Excerto do texto:
^^^^^^^^
Os dados podem ser encontrados no relatório que analisa os casos de crianças nascidas entre 2001 e 2010, olhando também, pela primeira vez, para indicadores regionais. Nos factores socioeconómicos analisados, verifica-se que nas mães com mais de 39 anos o risco de ter um filho com paralisia cerebral é 52% mais alto, uma percentagem que é ainda mais elevada (55%) nas mulheres que concluíram o ensino superior – ainda que os autores do estudo ressalvem que este último factor deve ser encarado “com prudência”, uma vez que nas informações enviadas para o programa, 59,5% foram “omissas” relativamente à escolaridade das mães. Já nos casos de gravidez múltipla, o relatório indica que “o risco de paralisia cerebral tendo nascido de gravidez múltipla foi cerca de 4,5 vezes maior do que na gravidez única.”

Um outro dado que resulta da análise dos indicadores regionais é o de que no Norte há “maior proporção de crianças com paralisia cerebral que nasceram após técnicas de reprodução medicamente assistida” (na região, 7,5% do universo de crianças com paralisia cerebral que o estudo analisa resultaram de reprodução medicamente assistida quando, a nível nacional, a média é de 4,5%) ou de gestação múltipla (13,5% contra 11,5%)”. Esta é a única região em que os dois indicadores estão acima da média, enquanto noutras zonas, no caso de nascimentos com recurso àquelas técnicas, a proporção é inferior à da média nacional, como acontece no Centro (1,5%), Alentejo (1,5%), Algarve (1,8%) ou Madeira (2,2%), região onde também há menos casos associados à gestação múltipla (6,1%). Em relação a este último indicador, o Algarve apresenta a maior proporção a nível nacional: 21,6%.

O que é que isto significa? Teresa Folha admite que ainda não é possível dar uma resposta. “Estes dados que recolhemos são, precisamente, alertas, que nos permitem ir agora à procura de respostas, para tentar perceber o que se passa”, diz.

Casos muito graves

O mesmo irá acontecer em relação a outro dado que resulta da análise geral dos dados compilados pelo PVNPCA5, e que indica que “existe uma grande proporção das crianças paralisia cerebral nascidas em Portugal que tem formas muito graves”. Os autores do relatório admitem que “a estimativa de serem 30 a 40% dos casos” até pode estar “sobrestimada”, mas insistem que “não é possível desvalorizar o grande número de crianças com paralisia cerebral (e presumivelmente também adultos) com afectação funcional grave existente em Portugal, muito frequentemente com associação de vários compromissos funcionais.” Também nesta caso, a procura de respostas vai agora avançar, diz a investigadora. “Vamos começar a fazer essa análise, olhando também para os dados europeus que já temos”, diz.
^^^^^^^^
Registos de dados:
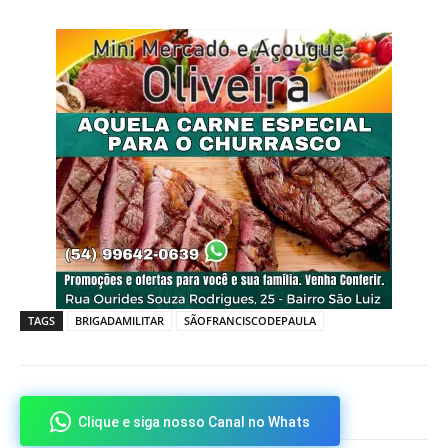
TAGS
BRIGADAMILITAR
SÃOFRANCISCODEPAULA
Clique e siga nosso Canal no Whats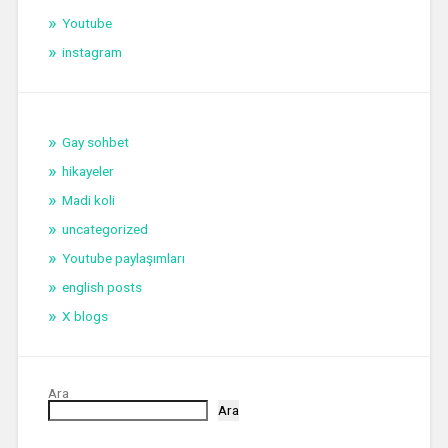
Youtube
instagram
Gay sohbet
hikayeler
Madi koli
uncategorized
Youtube paylaşımları
english posts
X blogs
Ara
Ara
^^^^^^^^
Tarefas a realizar:
1 > Diga se cada afirmação concorda com o excerto sobre paralisia cerebral, respondendo sim ou não e citando as palavras do texto que o decidem: (a) nas mães com mais de 39 anos, o risco de ter um filho com paralisia cerebral é 52% mais alto; (b) o Algarve tem a maior proporção nacional de casos associados à gestação múltipla; (c) na Madeira, a proporção de nascimentos por reprodução medicamente assistida está acima da média nacional.
2 > Por favor, enumere todas as regiões que o excerto sobre paralisia cerebral indica como tendo uma proporção de nascimentos com recurso a reprodução medicamente assistida inferior à média nacional, com a percentagem de cada uma.
3 > Segundo o excerto sobre paralisia cerebral, porque deve ser encarado com prudência o risco mais elevado associado às mulheres que concluíram o ensino superior?
O material não tem qualquer relação com o excerto sobre paralisia cerebral.

Respostas do exercício:
1 >
(a) Sim: "nas mães com mais de 39 anos o risco de ter um filho com paralisia cerebral é 52% mais alto".
(b) Sim: "o Algarve apresenta a maior proporção a nível nacional: 21,6%".
(c) Não: "a proporção é inferior à da média nacional, como acontece no Centro (1,5%), Alentejo (1,5%), Algarve (1,8%) ou Madeira (2,2%)".

2 > Centro (1,5%), Alentejo (1,5%), Algarve (1,8%), Madeira (2,2%).

3 > Nas informações enviadas para o programa, 59,5% foram omissas quanto à escolaridade das mães.